### Dataset excerpt

------------------------

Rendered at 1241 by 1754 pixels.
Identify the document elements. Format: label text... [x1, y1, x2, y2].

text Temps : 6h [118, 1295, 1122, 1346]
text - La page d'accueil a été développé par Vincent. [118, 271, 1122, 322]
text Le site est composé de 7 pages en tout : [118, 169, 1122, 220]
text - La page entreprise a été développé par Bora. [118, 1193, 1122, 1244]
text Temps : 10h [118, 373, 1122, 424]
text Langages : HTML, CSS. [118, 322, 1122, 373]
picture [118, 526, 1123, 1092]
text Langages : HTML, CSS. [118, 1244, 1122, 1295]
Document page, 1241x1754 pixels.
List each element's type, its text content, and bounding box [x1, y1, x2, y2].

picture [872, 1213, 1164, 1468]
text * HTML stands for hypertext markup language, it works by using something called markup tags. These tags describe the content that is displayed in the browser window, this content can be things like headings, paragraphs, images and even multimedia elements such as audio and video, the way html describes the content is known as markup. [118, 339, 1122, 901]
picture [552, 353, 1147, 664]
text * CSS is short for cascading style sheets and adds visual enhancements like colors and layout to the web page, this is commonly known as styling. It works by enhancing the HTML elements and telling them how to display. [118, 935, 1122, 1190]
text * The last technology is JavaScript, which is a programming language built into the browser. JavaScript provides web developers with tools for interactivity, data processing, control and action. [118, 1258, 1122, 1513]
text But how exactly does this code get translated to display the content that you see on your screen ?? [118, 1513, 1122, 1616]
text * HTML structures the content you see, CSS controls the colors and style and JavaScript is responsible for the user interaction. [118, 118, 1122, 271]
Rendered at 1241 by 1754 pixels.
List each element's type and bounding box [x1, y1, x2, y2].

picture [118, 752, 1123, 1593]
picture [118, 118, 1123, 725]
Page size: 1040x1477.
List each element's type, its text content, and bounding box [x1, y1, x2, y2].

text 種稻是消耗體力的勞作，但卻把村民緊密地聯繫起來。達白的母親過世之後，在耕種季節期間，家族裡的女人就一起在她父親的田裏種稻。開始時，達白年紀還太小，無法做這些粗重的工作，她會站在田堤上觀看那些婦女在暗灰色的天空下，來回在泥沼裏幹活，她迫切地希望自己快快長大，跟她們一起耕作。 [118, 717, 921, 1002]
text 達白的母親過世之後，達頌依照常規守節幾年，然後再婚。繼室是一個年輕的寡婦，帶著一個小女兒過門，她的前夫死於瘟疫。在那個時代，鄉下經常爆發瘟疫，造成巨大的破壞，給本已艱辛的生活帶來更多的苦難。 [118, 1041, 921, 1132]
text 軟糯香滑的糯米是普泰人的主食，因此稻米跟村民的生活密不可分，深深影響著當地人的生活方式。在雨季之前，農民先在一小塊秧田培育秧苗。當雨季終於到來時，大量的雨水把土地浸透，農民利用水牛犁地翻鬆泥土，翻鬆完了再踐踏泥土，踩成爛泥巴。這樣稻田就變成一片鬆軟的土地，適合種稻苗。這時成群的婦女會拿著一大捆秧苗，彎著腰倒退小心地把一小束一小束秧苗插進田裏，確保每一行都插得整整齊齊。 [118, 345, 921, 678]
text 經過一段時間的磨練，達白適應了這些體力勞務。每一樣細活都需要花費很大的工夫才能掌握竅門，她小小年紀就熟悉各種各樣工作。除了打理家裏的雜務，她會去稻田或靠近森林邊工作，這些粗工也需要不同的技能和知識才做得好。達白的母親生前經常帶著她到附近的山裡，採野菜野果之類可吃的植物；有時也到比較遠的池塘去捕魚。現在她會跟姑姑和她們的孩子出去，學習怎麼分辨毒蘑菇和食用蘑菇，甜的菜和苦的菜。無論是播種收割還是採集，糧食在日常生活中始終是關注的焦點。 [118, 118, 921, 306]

------------------------

### What you should do
Copy the entries word for word, starting at the very beginning and ending at the line that contains "text Langages : HTML, CSS. [118, 1244, 1122, 1295]".

### Solution for this task
Rendered at 1241 by 1754 pixels.
Identify the document elements. Format: label text... [x1, y1, x2, y2].

text Temps : 6h [118, 1295, 1122, 1346]
text - La page d'accueil a été développé par Vincent. [118, 271, 1122, 322]
text Le site est composé de 7 pages en tout : [118, 169, 1122, 220]
text - La page entreprise a été développé par Bora. [118, 1193, 1122, 1244]
text Temps : 10h [118, 373, 1122, 424]
text Langages : HTML, CSS. [118, 322, 1122, 373]
picture [118, 526, 1123, 1092]
text Langages : HTML, CSS. [118, 1244, 1122, 1295]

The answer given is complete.